A team of graduate students from Boston University’s Questrom School of Business won the first-place prize of $25,000 in The Grand Business Challenge in Digital Health last Friday.

The two-day competition brought teams of graduate students from business institutions in the United States to showcase their ideas on how information technology could influence digital health care.

“We are very pleased with the outstanding performance by our students across all programs in various case competitions taking place at other universities, and now with the first-place finish of our team at the Grand Business Challenge,” said Questrom Dean Kenneth Freeman.

The team, composed of Dalia Rinaldi, Jillian Luu, John Long and Catherine Skulnik, had to answer a four-part prompt posed by the competition’s sponsor, Merck and Co., an American pharmaceutical company.

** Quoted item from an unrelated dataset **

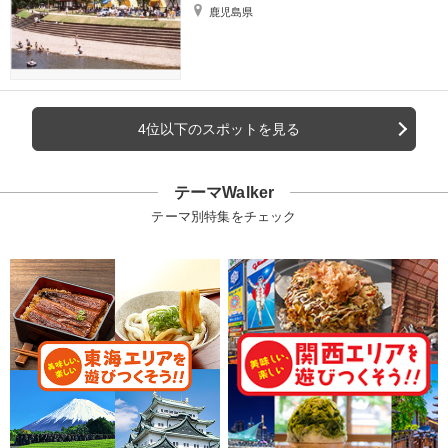
鹿児島県
4位以下のスポットを見る
テーマWalker
テーマ別特集をチェック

The four parts included visualizing the health care ecosystem in the year 2025 as a set of interconnected data graphs, thinking about which companies are best employed, understanding what Merck should do in regard to the different data graphs and determining which companies Merck will need to gain.

The idea that set BU’s team apart from the other 11 schools in the competition, Skulnik said, was that Merck should adopt patient-centric care to lead it into a series of acquisitions and partnerships. Skulnik said building in-house machines will promote Merck’s brand as well as increase their revenue.

There was a 17-hour work period in which the team worked overnight in Questrom — where the challenge took place — to prepare a 20-minute PowerPoint presentation and a 15-minute question-and-answer session, team members said.

“We all really trusted each other,” said Rinaldi, which she noted was very important given the stressful time crunch. “We could opt out when we needed to get some rest, and we all knew when to politely shut each other up.”

Because there are internal case competitions within Questrom to decide which members will continue to represent BU, the team members were some of the most qualified to partake in the challenge.

“No matter how hard a team works there’s never any guarantee that it will do well,” Questrom lecturer Gregory Stoller wrote in an email. “So, while I will never take any honor for granted, given this team’s work ethic and smarts, I’m not at all surprised at their success.”

The team’s strategic presentation earned them the first-place prize in the Grand Business Challenge for the first time  14 years, Stoller said.

“It’s important to mention that our students’ success is very much a team effort,” Stoller wrote. “There are lots of people at Questrom and across the University, both at the faculty and staff levels, who are helping our teams prepare and succeed.”

The team had support from the BU team that made it into the finals in last year’s challenge.

“Last year and this year were the only two times BU had made it into the finals, but this is the first win, and I think getting mentorship from last year’s finalists really helped us,” Rinaldi said. “There’s a lot of personal pride for us in this win as representatives of BU.”

Questrom receives recognition and the trophy for the team’s win, but the $25,000 grand prize is divided among the four team members.

“I got really lucky to compete on the team,” said Luu, who was recruited to the team after another member could not participate for external reasons. “Personally, the money was a really big incentive for me in the competition. I’m planning a wedding, so all of the money is going toward that.”

Although the members of this team are graduating in the spring and effectively retiring from case competitions, future Questrom graduate students now have a standard to which they can aspire to meet.

“I’m excited, and proud, of our students given the breadth of success they have had over the past few years,” Stoller said. “Either at the undergraduate, or graduate, levels and across diverse industries, BU students continue to demonstrate how much value they can add in analytics, presentation quality and business model understanding.”

CORRECTION: A previous version of this article stated that the team won first place for BU for the first time in five years. The article has been updated, as it is in fact the first time in 14 years.